Stages of Child Language Acquisition Flashcards
Pre-verbal Stage
0-3 months
- Crying allows babies to recognise the importance of language and communication.
- Babies experiment with the articulators in their mouth.
- Babies produce different cries for different meanings.
Babbling
3-12 months
CV patterns are commonly reduplicated.
Babies engage in turn-taking interaction.
produce voiced bilabial sounds, such as /p/, /b/, and /m/.
Stops and nasals are the most common consonant sounds.
Meaning is not yet assigned to sounds.
One Word / Holophrastic
12-18 months
Children are naming lots of things in their immediate environment.
Content words, especially nouns and verbs, make up the bulk of their lexicon.
They also use adverbs ‘yes’ and ‘no’ with deliberate force.

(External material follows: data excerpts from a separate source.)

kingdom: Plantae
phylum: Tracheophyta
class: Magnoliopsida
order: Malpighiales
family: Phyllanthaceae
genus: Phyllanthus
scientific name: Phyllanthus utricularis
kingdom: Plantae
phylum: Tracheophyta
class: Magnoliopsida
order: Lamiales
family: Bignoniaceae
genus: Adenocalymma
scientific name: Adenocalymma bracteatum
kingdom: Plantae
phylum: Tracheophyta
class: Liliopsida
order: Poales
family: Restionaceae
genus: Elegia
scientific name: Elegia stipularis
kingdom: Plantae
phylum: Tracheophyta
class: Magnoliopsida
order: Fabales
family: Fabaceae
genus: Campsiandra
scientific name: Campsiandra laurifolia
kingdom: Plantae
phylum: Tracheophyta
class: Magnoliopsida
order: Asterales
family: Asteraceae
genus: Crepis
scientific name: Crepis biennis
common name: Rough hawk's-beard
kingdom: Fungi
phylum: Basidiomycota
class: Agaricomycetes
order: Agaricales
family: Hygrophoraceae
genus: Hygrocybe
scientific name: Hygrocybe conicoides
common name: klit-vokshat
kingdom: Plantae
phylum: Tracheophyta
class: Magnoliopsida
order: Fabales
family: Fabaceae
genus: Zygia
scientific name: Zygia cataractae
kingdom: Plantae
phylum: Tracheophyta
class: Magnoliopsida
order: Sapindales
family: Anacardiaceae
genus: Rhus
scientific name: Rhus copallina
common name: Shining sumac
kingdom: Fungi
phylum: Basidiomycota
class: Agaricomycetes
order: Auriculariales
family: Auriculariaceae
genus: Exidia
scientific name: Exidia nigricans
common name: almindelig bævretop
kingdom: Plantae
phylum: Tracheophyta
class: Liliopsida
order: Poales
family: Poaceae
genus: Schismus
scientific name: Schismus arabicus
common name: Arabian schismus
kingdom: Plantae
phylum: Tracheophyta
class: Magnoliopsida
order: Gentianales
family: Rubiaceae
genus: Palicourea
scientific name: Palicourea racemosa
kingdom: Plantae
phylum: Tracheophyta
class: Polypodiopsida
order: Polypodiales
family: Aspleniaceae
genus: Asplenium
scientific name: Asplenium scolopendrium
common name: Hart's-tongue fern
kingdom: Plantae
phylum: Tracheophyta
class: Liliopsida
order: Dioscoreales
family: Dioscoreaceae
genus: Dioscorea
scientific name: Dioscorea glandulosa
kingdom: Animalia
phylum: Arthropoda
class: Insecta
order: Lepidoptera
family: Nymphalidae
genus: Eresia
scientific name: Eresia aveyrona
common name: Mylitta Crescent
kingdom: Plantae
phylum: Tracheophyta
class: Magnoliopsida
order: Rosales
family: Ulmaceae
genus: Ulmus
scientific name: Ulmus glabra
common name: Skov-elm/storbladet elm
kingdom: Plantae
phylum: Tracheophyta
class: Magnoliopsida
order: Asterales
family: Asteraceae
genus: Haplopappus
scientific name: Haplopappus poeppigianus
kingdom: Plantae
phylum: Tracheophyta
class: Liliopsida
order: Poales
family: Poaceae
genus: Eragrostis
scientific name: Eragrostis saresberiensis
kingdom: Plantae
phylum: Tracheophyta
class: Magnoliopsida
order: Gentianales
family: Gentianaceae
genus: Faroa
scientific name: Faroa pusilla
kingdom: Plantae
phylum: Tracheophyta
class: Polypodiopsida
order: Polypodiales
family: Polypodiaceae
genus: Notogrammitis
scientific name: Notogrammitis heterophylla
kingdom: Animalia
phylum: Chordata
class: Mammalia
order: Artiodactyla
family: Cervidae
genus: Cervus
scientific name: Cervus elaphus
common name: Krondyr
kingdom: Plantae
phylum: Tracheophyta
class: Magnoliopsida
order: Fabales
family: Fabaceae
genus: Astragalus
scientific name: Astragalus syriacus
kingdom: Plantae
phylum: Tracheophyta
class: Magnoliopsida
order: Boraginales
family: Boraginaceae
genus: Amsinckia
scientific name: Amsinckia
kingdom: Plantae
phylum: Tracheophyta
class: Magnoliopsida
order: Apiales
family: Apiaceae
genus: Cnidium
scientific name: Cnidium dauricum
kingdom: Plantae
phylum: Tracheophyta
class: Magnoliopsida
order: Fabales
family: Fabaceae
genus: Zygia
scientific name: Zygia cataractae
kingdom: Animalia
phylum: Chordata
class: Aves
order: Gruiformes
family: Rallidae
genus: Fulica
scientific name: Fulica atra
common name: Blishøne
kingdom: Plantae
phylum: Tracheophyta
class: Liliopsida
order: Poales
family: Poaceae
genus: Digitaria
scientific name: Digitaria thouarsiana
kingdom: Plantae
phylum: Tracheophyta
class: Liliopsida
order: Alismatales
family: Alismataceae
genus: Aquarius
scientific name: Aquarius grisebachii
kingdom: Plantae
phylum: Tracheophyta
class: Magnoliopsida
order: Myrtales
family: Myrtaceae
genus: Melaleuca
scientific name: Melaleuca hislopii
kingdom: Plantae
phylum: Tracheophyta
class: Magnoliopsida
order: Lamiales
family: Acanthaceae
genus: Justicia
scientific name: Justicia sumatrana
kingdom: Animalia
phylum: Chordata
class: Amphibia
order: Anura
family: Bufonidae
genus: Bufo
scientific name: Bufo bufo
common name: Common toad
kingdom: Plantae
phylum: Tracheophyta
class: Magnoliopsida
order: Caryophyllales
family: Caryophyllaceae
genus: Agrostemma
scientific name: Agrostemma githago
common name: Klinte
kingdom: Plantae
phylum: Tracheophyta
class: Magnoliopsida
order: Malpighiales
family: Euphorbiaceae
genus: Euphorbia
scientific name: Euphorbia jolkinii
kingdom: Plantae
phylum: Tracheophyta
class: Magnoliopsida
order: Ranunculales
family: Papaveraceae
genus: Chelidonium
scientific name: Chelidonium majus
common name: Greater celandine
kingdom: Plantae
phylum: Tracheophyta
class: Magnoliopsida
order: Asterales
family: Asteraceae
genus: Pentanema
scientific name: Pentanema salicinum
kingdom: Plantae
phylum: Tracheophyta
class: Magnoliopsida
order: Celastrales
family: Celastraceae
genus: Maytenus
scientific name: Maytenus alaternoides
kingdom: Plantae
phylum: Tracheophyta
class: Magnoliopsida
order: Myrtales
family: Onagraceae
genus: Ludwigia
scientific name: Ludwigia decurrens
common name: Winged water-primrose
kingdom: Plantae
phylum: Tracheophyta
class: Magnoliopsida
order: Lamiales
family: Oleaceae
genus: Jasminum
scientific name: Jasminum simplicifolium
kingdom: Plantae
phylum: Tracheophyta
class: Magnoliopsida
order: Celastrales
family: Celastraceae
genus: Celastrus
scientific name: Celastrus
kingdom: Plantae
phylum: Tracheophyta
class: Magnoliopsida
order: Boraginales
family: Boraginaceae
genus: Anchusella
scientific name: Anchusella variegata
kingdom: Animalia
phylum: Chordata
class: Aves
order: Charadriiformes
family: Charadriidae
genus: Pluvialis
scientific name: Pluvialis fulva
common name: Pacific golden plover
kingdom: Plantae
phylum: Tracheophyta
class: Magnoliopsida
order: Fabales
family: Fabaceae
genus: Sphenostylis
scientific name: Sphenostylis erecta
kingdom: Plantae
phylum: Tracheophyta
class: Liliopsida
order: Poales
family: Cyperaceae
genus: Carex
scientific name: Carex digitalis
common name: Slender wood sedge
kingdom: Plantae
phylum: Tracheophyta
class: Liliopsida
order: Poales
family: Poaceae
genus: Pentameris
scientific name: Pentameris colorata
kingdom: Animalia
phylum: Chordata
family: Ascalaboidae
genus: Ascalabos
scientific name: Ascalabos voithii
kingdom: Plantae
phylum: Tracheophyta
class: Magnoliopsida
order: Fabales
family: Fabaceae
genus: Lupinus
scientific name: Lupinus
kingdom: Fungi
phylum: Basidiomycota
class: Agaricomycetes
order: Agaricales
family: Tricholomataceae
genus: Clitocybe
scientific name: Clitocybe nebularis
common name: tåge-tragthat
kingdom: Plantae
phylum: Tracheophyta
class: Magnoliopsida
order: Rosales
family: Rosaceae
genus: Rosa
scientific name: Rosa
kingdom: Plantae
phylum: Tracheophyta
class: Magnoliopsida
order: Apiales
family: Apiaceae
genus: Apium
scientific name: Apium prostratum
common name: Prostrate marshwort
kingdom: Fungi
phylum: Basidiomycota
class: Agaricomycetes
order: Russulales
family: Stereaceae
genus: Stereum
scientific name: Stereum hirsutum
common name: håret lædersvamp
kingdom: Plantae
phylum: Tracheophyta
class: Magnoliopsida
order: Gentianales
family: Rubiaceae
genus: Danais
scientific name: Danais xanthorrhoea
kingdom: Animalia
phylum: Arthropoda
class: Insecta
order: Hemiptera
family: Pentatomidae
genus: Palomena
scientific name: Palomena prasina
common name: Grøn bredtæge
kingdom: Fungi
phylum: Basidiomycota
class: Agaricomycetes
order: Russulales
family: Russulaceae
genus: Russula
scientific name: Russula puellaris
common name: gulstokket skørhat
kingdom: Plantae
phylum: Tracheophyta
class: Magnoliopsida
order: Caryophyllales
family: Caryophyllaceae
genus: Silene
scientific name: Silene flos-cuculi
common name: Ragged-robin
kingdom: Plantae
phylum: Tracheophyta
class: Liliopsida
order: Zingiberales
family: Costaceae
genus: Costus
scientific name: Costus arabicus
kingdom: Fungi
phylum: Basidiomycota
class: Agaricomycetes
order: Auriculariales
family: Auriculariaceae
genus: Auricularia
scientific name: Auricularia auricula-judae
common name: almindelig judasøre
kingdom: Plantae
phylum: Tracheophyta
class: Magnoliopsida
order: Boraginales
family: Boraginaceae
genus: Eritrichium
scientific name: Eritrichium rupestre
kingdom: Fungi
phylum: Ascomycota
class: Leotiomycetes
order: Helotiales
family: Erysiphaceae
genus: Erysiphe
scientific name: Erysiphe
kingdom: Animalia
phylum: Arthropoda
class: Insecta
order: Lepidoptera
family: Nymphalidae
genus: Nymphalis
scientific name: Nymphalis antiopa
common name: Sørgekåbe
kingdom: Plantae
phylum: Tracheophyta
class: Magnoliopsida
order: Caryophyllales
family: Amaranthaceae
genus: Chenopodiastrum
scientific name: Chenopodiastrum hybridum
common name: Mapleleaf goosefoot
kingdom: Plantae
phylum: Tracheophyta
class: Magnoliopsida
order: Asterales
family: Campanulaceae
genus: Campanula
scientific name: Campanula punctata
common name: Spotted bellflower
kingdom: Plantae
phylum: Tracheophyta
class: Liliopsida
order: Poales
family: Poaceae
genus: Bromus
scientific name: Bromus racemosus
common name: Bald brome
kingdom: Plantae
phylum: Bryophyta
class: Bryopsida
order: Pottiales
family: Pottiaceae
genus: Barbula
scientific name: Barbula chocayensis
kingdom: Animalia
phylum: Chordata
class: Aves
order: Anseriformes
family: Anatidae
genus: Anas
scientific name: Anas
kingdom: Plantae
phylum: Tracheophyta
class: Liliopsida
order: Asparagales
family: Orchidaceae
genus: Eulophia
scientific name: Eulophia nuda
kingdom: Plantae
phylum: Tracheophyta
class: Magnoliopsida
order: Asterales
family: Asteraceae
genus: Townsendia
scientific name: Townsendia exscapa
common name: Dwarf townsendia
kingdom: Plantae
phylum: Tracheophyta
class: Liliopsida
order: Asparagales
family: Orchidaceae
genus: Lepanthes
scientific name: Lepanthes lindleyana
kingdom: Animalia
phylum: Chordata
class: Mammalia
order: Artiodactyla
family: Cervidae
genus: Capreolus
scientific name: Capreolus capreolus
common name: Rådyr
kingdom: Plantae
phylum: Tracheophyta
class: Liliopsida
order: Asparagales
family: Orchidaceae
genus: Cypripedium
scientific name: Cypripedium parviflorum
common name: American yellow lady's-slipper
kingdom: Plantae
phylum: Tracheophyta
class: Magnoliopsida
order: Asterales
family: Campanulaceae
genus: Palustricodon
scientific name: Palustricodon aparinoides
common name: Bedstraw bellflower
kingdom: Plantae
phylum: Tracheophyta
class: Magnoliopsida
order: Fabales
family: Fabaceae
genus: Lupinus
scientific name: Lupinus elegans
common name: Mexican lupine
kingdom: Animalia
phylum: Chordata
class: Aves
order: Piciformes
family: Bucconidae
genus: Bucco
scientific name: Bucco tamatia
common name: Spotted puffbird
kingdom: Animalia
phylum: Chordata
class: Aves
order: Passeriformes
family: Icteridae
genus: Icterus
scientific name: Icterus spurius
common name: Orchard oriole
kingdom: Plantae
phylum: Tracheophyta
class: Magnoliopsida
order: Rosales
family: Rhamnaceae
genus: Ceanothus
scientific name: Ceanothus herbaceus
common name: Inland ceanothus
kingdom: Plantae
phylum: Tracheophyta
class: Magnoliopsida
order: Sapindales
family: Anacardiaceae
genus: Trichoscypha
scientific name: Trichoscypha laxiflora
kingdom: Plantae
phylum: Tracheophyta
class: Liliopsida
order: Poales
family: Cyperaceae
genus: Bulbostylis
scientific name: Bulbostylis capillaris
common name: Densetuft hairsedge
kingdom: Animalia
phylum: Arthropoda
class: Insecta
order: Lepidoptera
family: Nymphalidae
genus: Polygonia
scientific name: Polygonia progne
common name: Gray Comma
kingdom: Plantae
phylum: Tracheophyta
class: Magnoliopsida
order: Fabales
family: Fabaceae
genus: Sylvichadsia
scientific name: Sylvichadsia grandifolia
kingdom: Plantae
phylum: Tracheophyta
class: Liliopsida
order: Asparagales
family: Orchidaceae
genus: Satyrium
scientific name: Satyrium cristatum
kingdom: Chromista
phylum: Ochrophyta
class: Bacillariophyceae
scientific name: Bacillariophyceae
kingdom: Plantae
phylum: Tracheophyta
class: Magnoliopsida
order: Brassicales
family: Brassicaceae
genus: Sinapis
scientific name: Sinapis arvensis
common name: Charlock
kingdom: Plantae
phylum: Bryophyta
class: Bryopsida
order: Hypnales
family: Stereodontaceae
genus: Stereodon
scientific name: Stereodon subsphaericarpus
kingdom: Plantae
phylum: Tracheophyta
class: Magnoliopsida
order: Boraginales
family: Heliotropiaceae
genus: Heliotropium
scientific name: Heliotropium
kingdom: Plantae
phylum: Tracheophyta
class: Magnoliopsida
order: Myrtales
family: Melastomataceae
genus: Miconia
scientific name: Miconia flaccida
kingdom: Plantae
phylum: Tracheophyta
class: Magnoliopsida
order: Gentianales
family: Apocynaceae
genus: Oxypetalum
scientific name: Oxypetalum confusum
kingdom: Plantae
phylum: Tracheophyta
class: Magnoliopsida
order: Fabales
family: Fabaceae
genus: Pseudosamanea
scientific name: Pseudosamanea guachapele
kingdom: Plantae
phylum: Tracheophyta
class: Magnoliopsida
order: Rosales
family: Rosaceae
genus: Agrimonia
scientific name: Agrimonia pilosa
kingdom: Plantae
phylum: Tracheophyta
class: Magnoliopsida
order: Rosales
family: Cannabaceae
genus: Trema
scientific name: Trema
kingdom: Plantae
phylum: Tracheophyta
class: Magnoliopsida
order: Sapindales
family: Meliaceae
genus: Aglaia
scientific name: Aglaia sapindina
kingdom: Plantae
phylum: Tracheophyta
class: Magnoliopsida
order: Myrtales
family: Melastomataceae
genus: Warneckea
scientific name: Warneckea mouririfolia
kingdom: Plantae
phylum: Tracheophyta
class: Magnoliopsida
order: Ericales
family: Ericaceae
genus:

Children are discovering connections between sounds and meaning.
One word takes the place of a phrase or sentence.
Two Word
1-2 years
Rely on open-class words.
Children usually have a productive vocab of 50-200 words.
Standard word order.
Children tend to omit inflectional morphology (e.g. –ed, -ing), articles, prepositions, ‘to be’, auxiliary verbs.
Multi-Word / Telegraphic
2-3 years
A range of function words and inflectional morphology are emerging (e.g. -ing, -s plural, simple prepositions).
Word order is generally Standard and children are joining utterances.
Children have an expanding vocabulary ~1000 words.
Later Multi-Word
3-4 years
Can use language creatively in play, engage in make-believe.
Pronouns I, you and me are generally used according to the Standard.
A range of plural and past tense forms are evident.
Sentences are becoming longer, combining four or more words.